I think that our treatment of Israel is an example of this. All of the money we have been throwing at them does not buy anything at all, since the Israeli government does not even seem to be that grateful for it but just expects it as a matter of course. They seem hell-bent on bringing the entire region into a war that would pull us in and cause a ton of damage to our material interests, and we have barely any ability to stop them from doing this. Worst, this situation is entirely avoidable because we could, at the very least, put strings on our military aid and then enforce them, rather than just giving Israel whatever it wants and ignoring whenever it crosses any of our supposed lines.
Just to be clear, I am not arguing that our material interests are the only reason to care about what is happening or to criticize our government's actions, I am just saying that it makes no sense to just take as given that a dominant organization will always act in its own best material interests in this way.
Undermining of independent states in the middle east is in the material interest of the US empire. They just disagree internally about how to best go about doing this. A regional war is not directly against US ruling interests unless they think they would lose that fight or if it would shut down the Strait of Hormuz for a long time. The US has not exactly reined in its Israeli attack dog in any meaningful way, which us what they could do and would do if they wanted descalation.

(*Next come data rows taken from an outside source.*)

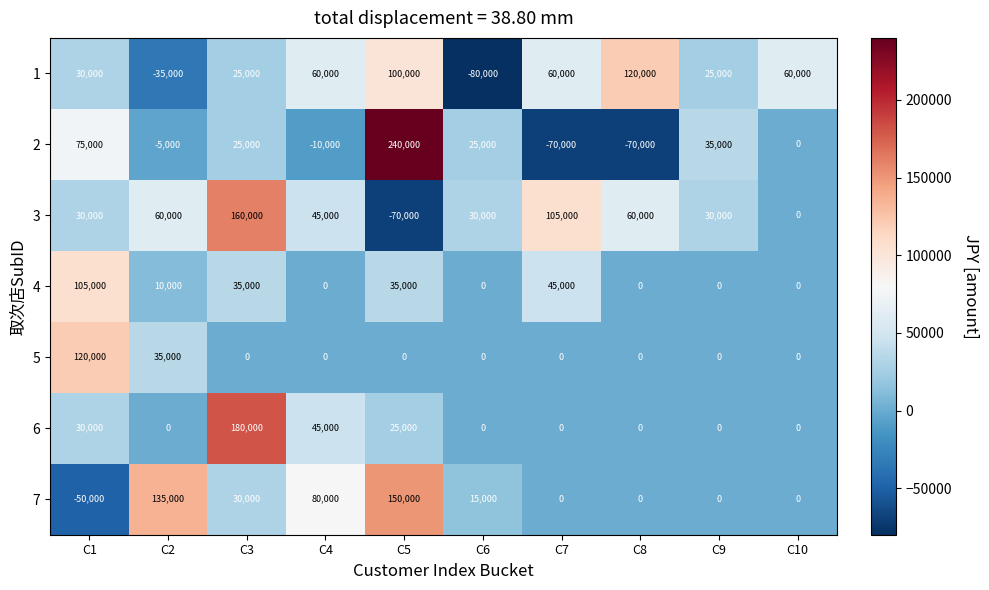

What is the spread (max minus min) of values at C9?

35000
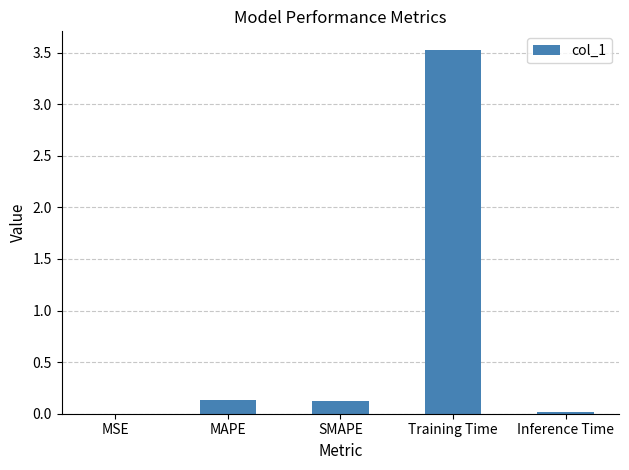

Which label corresponds to the largest value in the chart?

Training Time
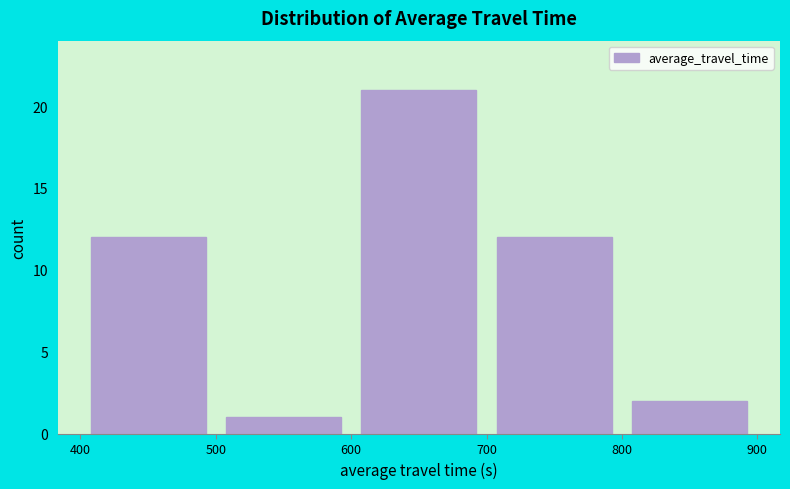

What is the height of the bar covering 400 to 500 on the x-axis? The values are not printed on the chart, so give them approximately, as read against the axis.

12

It's not in the interests of the wider civilian population of the planet, or even just those in the US, but those things barely register for empire.
The problem with this reasoning is that instability, whether as the result of undermining governments or regional wars, has unpredictable outcomes. For example, overthrowing the democratically elected government of Iran seemed like a great idea to those in power in the U.S. at the time when we disagreed with Iran's policies, but this decision turned around to bite us when that got overturned. So it is not in our material interests to promote instability, and I think that the current administration knows this, so to the extent it is supporting Israel with effectively no conditions on its actions I think that it is behaving irrationally rather than maliciously.
When hasn't the US used the british strategy of balkanization, especially in the middle east? Divide and conquer a cornerstone of their strategy, in the ME, africa, south america, SE asia... literally everywhere.
Mossadegh's government was actively overthrown by the CIA, then the US supported the Shah and his son, and had strong relations with imperial Iran until they were overthrown in the Iranian revolution. The Iranian people refused to accept that right-wing US-puppet and his brutal regime any longer, and there was nothing the US could do about it.